一个人陪着爷爷住在这样死寂死寂的村子里,她一定很寂寞吧。
“没想啥。”明仔望着这个半天之前还很陌生的小姑娘,实在不知道该说点啥。
“哥,你真的要留在村里上学吗?”青儿在他身边坐下来。
“这个……”
“哥,如果你留下来,我们就有伴儿啦!”青儿的目光热烈而崇拜。
“可是……”
“喜宝哥哥在很小的时候就跟爸爸妈妈出去啦,家里就我一个人,爷爷也不爱跟我说话,从来都是我一个人……就在不久前,有人把爸爸和喜宝哥送了回来,可是,他们都……哥,你要留下来,那就太好啦!”

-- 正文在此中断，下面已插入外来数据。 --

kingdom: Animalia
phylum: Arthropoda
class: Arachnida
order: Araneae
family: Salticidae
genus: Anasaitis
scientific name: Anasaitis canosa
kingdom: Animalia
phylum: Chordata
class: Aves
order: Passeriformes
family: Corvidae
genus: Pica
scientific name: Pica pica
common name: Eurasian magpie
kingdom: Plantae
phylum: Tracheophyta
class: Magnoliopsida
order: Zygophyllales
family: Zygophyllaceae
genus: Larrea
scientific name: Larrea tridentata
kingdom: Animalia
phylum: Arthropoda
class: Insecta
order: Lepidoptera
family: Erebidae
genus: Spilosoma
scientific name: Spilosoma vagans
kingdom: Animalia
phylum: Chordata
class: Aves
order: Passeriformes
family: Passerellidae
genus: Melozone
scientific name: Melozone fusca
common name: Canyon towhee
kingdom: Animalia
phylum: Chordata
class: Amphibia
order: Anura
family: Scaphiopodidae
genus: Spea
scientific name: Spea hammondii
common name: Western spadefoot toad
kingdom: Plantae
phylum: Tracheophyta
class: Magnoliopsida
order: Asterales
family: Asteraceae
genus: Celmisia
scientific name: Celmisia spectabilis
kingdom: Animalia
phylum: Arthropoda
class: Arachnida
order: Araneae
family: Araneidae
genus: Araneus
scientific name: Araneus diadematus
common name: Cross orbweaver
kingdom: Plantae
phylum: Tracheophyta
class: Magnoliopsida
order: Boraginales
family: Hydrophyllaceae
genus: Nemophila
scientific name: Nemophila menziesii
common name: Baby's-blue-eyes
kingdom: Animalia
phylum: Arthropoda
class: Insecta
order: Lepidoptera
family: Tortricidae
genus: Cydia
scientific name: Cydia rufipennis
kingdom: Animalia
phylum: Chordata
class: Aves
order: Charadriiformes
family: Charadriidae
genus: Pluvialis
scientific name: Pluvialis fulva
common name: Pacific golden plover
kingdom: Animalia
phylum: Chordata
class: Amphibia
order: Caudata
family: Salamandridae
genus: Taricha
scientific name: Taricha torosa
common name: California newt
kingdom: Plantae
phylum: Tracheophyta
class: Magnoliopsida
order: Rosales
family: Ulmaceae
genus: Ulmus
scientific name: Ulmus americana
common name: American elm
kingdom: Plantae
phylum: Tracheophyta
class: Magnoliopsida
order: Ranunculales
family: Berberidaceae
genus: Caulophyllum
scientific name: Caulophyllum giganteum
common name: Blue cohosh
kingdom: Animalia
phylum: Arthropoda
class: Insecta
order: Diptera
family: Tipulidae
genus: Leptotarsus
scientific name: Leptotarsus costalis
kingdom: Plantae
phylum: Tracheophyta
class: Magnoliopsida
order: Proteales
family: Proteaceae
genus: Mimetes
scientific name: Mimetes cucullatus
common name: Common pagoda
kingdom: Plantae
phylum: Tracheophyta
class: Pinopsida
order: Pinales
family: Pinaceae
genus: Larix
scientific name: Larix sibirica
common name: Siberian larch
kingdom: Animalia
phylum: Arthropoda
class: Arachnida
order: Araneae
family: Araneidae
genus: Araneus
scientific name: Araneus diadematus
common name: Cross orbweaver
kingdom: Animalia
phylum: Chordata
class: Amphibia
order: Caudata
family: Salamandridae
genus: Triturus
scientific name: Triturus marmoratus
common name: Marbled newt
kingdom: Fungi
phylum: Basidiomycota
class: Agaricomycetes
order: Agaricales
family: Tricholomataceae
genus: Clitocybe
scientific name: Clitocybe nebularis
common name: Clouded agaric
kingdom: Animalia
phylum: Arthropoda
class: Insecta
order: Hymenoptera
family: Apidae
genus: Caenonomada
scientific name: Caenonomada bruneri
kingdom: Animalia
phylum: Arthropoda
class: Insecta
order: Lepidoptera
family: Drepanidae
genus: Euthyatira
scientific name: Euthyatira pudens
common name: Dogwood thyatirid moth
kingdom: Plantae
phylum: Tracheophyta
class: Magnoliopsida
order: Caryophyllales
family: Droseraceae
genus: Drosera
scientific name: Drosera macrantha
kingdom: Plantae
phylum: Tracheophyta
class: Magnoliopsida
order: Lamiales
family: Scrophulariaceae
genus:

“喜宝他……喜宝为什么不跟你在一起?麦子黄都跟麦子秀在一起的。”
“麦子黄是谁呀?”
“是……是阿秀的哥哥。”
“那——阿秀好幸福啊。”
“你爸爸妈妈为什么不把你也带出去?”
“喜宝是男的呀,我是女的,他们当然要带男的出去。爸爸妈妈说,喜宝应该在城里上学,受城里的教育。”
“可是……你也该上学了,你都八岁了。”
“爷爷说了,我不用上学。家里的活离不开我。”青儿垂着头,搓着双手,“明仔哥,你留下来吧,你每天去上学,我就给你做饭、洗衣服,保证把你照顾好!”
“我不要你煮饭,也不要你洗衣服,这些事我都能自己做。”
“爷爷说了,让我给你做!”
“我不要你做。”
“那我做什么?”
“你得上学去。我们老师说,所有的孩子都得上学。”
“爷爷说,学费贵,我们上不起。”
“瞎说,现在农村的孩子上学都不用交学费了。”
“真的?”青儿的眼睛都亮了,拉紧明仔的手,“真的不用交学费了?”
“爷爷没告诉你吗?”
青儿咬着嘴唇摇头。
明仔哦了一声,不再说话。
“上不成学也无所谓,我觉得现在就很好。”青儿突然说。
“哦?”
“有明仔哥哥陪着我,青儿就是不上学都没关系了。”青儿笑着说。
“青儿,我跟你说,”明仔困难地寻找着字眼,吞吞吐吐地,“也许,我不一定能陪你呢……要是我也……哪一天我也离开了,你……你怎么办?你如果去上学,有更多的同学,你就不会难过了……”
“你要离开?爷爷说了,不行的,你得留下来。”青儿得意地点着头,“爷爷说的!”
明仔突然烦躁起来:“得了,你回去睡觉吧,反正,我得走!”他突然一低头,跑远了。
“明仔哥,哥……”身后传来青儿焦灼而担忧的叫喊。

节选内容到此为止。